*Task prompt*: Make an exact copy of the lines from the top of the entries below through the line with "left knee: (218, 557)". Leave all pictures out.

═══ Data supplied ═══

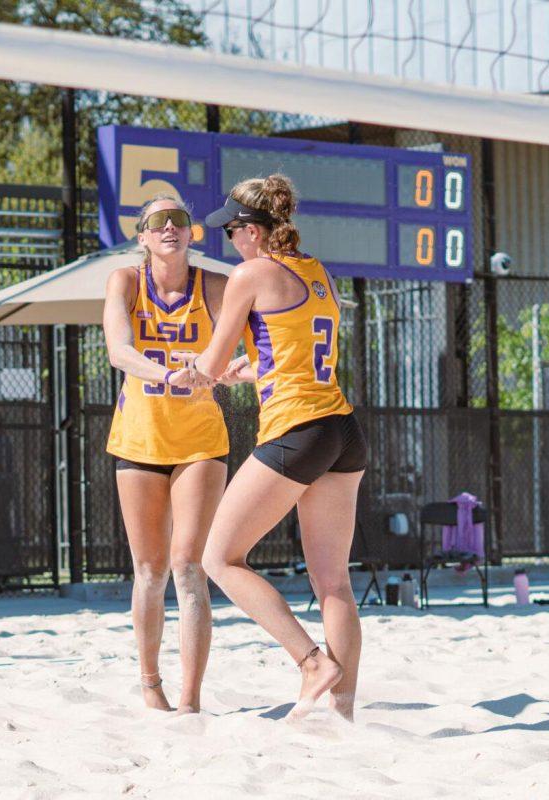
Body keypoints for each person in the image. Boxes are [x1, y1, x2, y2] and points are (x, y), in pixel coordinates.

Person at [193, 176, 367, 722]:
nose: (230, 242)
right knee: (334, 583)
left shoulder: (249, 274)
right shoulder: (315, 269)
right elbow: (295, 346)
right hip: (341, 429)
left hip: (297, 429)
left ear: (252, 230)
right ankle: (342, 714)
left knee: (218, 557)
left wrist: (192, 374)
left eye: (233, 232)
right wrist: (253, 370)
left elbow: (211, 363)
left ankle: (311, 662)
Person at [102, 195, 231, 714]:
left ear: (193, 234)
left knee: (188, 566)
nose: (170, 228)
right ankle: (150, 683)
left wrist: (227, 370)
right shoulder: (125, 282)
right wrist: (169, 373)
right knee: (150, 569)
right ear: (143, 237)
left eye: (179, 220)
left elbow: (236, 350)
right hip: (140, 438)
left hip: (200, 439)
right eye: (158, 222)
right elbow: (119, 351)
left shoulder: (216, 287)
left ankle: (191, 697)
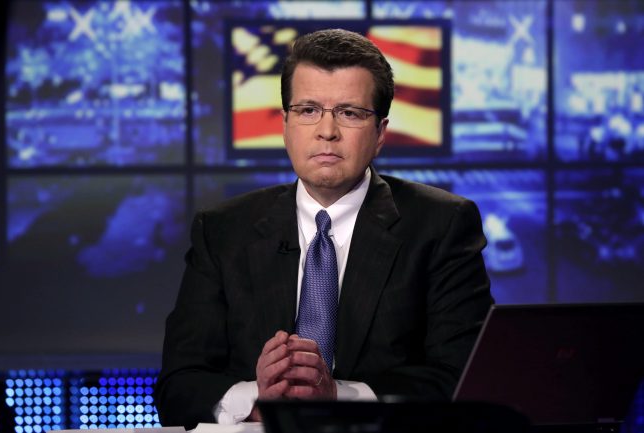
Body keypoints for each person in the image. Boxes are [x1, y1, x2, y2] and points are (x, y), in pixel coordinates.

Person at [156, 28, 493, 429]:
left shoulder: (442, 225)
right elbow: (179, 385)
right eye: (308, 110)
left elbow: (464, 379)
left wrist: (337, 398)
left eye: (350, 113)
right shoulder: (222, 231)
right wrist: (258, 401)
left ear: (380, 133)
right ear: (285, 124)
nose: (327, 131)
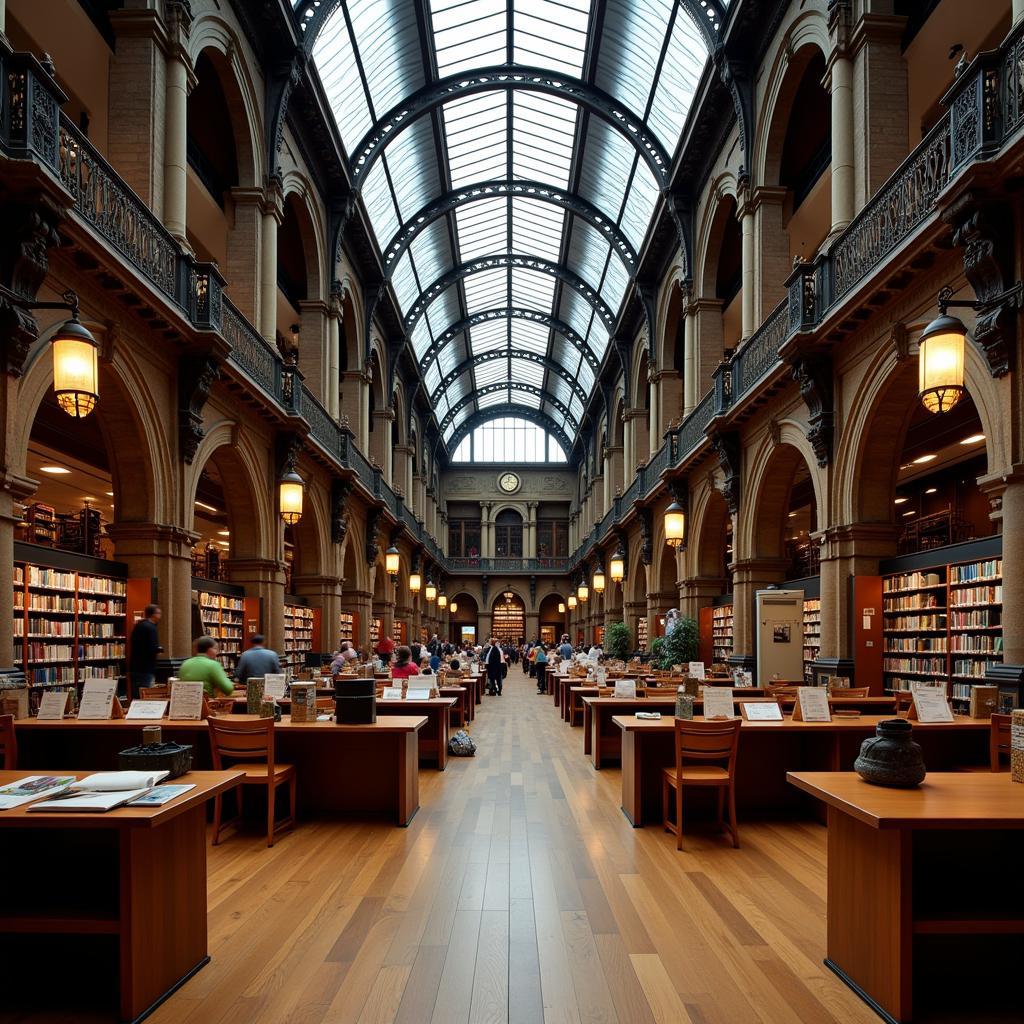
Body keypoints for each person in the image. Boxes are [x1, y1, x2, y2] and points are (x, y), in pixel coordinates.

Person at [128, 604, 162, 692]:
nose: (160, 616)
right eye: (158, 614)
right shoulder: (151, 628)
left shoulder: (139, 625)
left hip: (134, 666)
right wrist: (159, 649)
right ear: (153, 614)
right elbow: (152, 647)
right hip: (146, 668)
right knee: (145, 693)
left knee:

═══

*Your solution*:
Body keypoints for each person in the image. Boxes are [x1, y1, x2, y2] and points are (x, y), in pixel coordinates.

Person at [193, 176, 367, 722]:
nose: (230, 242)
right knee: (334, 583)
left shoulder: (249, 274)
right shoulder: (315, 269)
right elbow: (295, 346)
right hip: (341, 429)
left hip: (297, 429)
left ear: (252, 230)
right ankle: (342, 714)
left knee: (218, 557)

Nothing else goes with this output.